This is known as " evidence in support ". Evidence may be made up of one or more witness statements. The evidence that a party files in response to the evidence in support is known as the " evidence in response ".
After that, the party filing the application notice has a further opportunity to file evidence, to respond to the evidence in response. This is known as " evidence in reply ", and sometimes "evidence in answer". Typical interim applications include: interim injunctions: Freezing Orders: preserve property pending the trial Search Orders: preserve evidence pending the trial Quia Timet Injunctions: prevent continuation of unlawful conduct pending the trial strike out applications summary judgment applications setting aside default judgment The form of witness statements witness-statement-parts First page: Case Title Witness statements have a prescribed form.
Witness statement should set this information out on the first page: the title of the proceedings the name of the person making the statement the party to the proceedings on whose behalf the statement was made the exhibits made in conjunction with the witness statement the date it was made the number of witness statement of the witness making the witness statement.
Section: Identifying yourself Following the case title comes a statement identifying the deponent - the person signing the witness statement. It has a prescribed form: "I, [name], [occupation], of [address] will say as follows:" If the witness statement is made in a business capacity, the address should be your work address. Why does it say, " will say as follows"? Good question. Section: Preliminaries Source of Evidence Well drafted witness statements commence with a statement confirming the source of the evidence given.
It usually has words like: The facts set out in this statement are within my own knowledge save where I state otherwise. It may sound trivial. It's not. In Starbucks v British Sky Broadcasting Group , the Judge said: Despite [using words similar to the words in blue above], some of [the] statements contained information that, as she readily acknowledged during cross-examination, was not within her own knowledge, but without making this clear or stating the source of the information.
Those "difficulties" translate to being asked in cross-examination: whether the witness statement as a whole contains the whole truth whether there are any other parts of the witness statement which aren't true getting you on the back foot, and unsure of yourself when you're under pressure.
The purpose of using the wording at the beginning of a witness statement is, in a way, to remind witnesses of the limits of the evidence they can give, and: protect you from one of the harsh technicalities of the law, and preserve your credibility in the witness box.
Introducing the Deponent - You Next, introduce yourself, in brief — in one or two sentences. Also, this preliminaries section is: a good place to say you are related to any of the parties, such as "I am an employee of the Claimant" or "I am the brother of a director of the defendant", if you are, and a handy place to define terms and abbreviations that will be used throughout the witness statement, if there are any.

> [WRITTEN PROBLEM A] Rewrite the entries from the line with "state / province: Islas Baleares" to the line with "elevation (m): 3200", swapping each "locality" for "place" and leaving everything else unchanged. Give back only those lines.

> [DATA FOR THE TASK]
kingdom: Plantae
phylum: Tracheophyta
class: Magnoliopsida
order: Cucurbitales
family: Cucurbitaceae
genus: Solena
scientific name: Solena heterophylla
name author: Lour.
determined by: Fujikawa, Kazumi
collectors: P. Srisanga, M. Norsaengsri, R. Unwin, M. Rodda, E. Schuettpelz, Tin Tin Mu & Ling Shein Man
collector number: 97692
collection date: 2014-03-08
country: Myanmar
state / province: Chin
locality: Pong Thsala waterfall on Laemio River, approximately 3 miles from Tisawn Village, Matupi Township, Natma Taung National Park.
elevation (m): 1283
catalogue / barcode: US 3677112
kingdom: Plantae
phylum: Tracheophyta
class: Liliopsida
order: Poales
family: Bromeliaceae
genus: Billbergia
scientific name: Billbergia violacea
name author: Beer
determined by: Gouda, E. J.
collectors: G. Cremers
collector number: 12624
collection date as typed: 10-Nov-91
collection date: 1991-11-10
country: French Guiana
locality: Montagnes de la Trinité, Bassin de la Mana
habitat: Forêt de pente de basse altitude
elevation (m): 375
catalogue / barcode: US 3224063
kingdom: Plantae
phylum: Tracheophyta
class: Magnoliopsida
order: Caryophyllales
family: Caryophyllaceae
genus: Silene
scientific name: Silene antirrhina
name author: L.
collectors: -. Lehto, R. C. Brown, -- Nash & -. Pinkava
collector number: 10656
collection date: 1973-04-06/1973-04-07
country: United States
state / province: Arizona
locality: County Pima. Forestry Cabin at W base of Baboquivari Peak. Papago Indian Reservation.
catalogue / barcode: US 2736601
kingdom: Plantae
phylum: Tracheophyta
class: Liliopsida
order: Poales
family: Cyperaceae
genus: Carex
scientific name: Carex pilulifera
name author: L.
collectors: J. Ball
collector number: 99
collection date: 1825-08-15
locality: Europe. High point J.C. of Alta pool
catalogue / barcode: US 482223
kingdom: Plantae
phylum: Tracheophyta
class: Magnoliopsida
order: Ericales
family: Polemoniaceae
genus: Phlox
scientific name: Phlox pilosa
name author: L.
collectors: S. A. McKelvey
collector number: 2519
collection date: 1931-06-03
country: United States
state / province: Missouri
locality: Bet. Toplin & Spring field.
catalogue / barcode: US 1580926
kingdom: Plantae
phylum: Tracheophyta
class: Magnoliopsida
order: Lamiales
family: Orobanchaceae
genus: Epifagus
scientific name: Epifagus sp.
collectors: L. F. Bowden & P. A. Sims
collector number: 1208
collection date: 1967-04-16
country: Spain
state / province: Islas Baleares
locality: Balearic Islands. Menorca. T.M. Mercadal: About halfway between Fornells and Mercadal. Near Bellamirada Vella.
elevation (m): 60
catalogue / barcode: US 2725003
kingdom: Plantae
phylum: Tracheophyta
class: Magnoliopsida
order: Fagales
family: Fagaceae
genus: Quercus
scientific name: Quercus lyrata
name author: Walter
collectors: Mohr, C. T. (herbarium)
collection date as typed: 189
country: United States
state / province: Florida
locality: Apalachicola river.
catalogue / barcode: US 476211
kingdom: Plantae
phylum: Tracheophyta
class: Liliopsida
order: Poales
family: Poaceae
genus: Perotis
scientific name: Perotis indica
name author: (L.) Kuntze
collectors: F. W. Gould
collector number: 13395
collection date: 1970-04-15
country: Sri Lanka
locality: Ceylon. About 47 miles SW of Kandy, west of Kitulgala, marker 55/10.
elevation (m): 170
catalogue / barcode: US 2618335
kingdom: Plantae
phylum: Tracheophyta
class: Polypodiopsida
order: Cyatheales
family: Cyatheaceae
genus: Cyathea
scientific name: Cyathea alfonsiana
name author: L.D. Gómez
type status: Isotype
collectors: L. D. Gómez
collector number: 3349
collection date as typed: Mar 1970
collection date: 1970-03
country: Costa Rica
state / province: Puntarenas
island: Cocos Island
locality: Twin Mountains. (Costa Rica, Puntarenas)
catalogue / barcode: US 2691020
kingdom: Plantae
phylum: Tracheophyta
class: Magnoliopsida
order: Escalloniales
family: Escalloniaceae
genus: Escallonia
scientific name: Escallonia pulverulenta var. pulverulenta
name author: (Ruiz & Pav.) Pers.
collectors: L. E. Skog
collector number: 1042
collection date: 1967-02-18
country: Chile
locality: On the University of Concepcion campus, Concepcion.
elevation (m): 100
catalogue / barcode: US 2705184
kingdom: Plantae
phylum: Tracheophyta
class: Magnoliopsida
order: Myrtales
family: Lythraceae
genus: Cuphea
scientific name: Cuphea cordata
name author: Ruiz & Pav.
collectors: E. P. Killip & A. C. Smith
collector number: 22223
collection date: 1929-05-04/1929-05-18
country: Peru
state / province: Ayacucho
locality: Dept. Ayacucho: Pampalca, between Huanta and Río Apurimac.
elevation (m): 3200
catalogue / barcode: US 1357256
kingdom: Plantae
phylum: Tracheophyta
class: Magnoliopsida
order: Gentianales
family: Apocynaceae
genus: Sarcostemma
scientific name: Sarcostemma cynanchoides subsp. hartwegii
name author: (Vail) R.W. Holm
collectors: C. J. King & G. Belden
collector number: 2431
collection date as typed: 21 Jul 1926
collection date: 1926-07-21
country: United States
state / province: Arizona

> [WRITTEN PROBLEM B] Retype the witness statement text word for word from "Witness statement should" to "making the witness statement.".

> [WRITTEN RESPONSE A]
state / province: Islas Baleares
place: Balearic Islands. Menorca. T.M. Mercadal: About halfway between Fornells and Mercadal. Near Bellamirada Vella.
elevation (m): 60
catalogue / barcode: US 2725003
kingdom: Plantae
phylum: Tracheophyta
class: Magnoliopsida
order: Fagales
family: Fagaceae
genus: Quercus
scientific name: Quercus lyrata
name author: Walter
collectors: Mohr, C. T. (herbarium)
collection date as typed: 189
country: United States
state / province: Florida
place: Apalachicola river.
catalogue / barcode: US 476211
kingdom: Plantae
phylum: Tracheophyta
class: Liliopsida
order: Poales
family: Poaceae
genus: Perotis
scientific name: Perotis indica
name author: (L.) Kuntze
collectors: F. W. Gould
collector number: 13395
collection date: 1970-04-15
country: Sri Lanka
place: Ceylon. About 47 miles SW of Kandy, west of Kitulgala, marker 55/10.
elevation (m): 170
catalogue / barcode: US 2618335
kingdom: Plantae
phylum: Tracheophyta
class: Polypodiopsida
order: Cyatheales
family: Cyatheaceae
genus: Cyathea
scientific name: Cyathea alfonsiana
name author: L.D. Gómez
type status: Isotype
collectors: L. D. Gómez
collector number: 3349
collection date as typed: Mar 1970
collection date: 1970-03
country: Costa Rica
state / province: Puntarenas
island: Cocos Island
place: Twin Mountains. (Costa Rica, Puntarenas)
catalogue / barcode: US 2691020
kingdom: Plantae
phylum: Tracheophyta
class: Magnoliopsida
order: Escalloniales
family: Escalloniaceae
genus: Escallonia
scientific name: Escallonia pulverulenta var. pulverulenta
name author: (Ruiz & Pav.) Pers.
collectors: L. E. Skog
collector number: 1042
collection date: 1967-02-18
country: Chile
place: On the University of Concepcion campus, Concepcion.
elevation (m): 100
catalogue / barcode: US 2705184
kingdom: Plantae
phylum: Tracheophyta
class: Magnoliopsida
order: Myrtales
family: Lythraceae
genus: Cuphea
scientific name: Cuphea cordata
name author: Ruiz & Pav.
collectors: E. P. Killip & A. C. Smith
collector number: 22223
collection date: 1929-05-04/1929-05-18
country: Peru
state / province: Ayacucho
place: Dept. Ayacucho: Pampalca, between Huanta and Río Apurimac.
elevation (m): 3200

> [WRITTEN RESPONSE B]
Witness statement should set this information out on the first page: the title of the proceedings the name of the person making the statement the party to the proceedings on whose behalf the statement was made the exhibits made in conjunction with the witness statement the date it was made the number of witness statement of the witness making the witness statement.